- [Recorded data]

********************

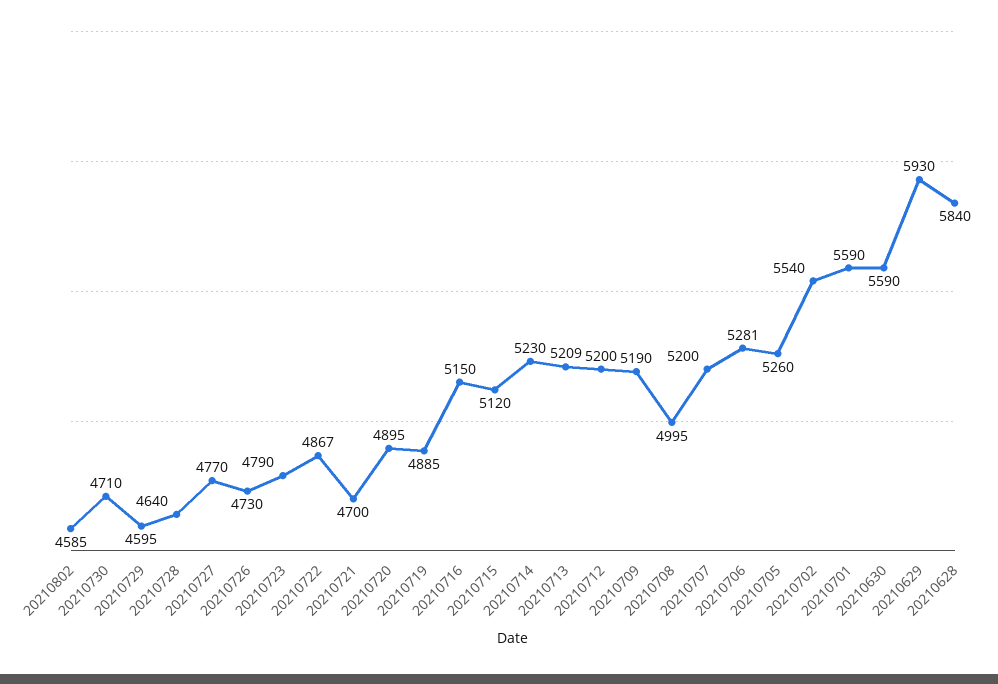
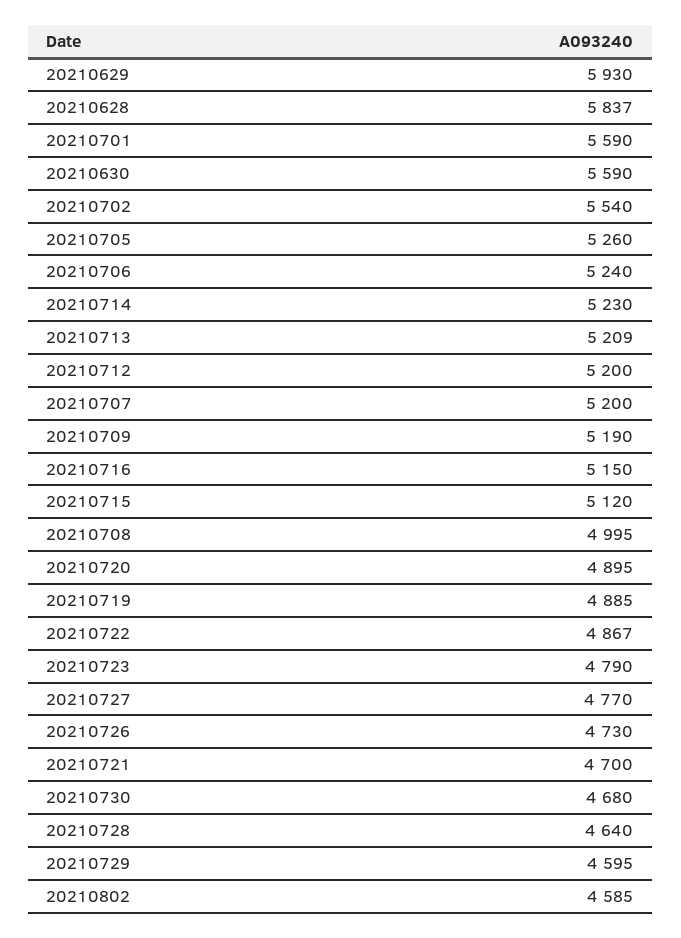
  {
    "20210802": 4585,
-   "20210730": 4710,
+   "20210730": 4680,
    "20210729": 4595,
    "20210728": 4640,
    "20210727": 4770,
    "20210726": 4730,
    "20210723": 4790,
    "20210722": 4867,
    "20210721": 4700,
    "20210720": 4895,
    "20210719": 4885,
    "20210716": 5150,
    "20210715": 5120,
    "20210714": 5230,
    "20210713": 5209,
    "20210712": 5200,
    "20210709": 5190,
    "20210708": 4995,
    "20210707": 5200,
-   "20210706": 5281,
+   "20210706": 5240,
    "20210705": 5260,
    "20210702": 5540,
    "20210701": 5590,
    "20210630": 5590,
    "20210629": 5930,
-   "20210628": 5840
+   "20210628": 5837
  }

********************

- [Task prompt] Retype all of the material above exactly; the pictures stay out.

- [Task output]
  {
    "20210802": 4585,
-   "20210730": 4710,
+   "20210730": 4680,
    "20210729": 4595,
    "20210728": 4640,
    "20210727": 4770,
    "20210726": 4730,
    "20210723": 4790,
    "20210722": 4867,
    "20210721": 4700,
    "20210720": 4895,
    "20210719": 4885,
    "20210716": 5150,
    "20210715": 5120,
    "20210714": 5230,
    "20210713": 5209,
    "20210712": 5200,
    "20210709": 5190,
    "20210708": 4995,
    "20210707": 5200,
-   "20210706": 5281,
+   "20210706": 5240,
    "20210705": 5260,
    "20210702": 5540,
    "20210701": 5590,
    "20210630": 5590,
    "20210629": 5930,
-   "20210628": 5840
+   "20210628": 5837
  }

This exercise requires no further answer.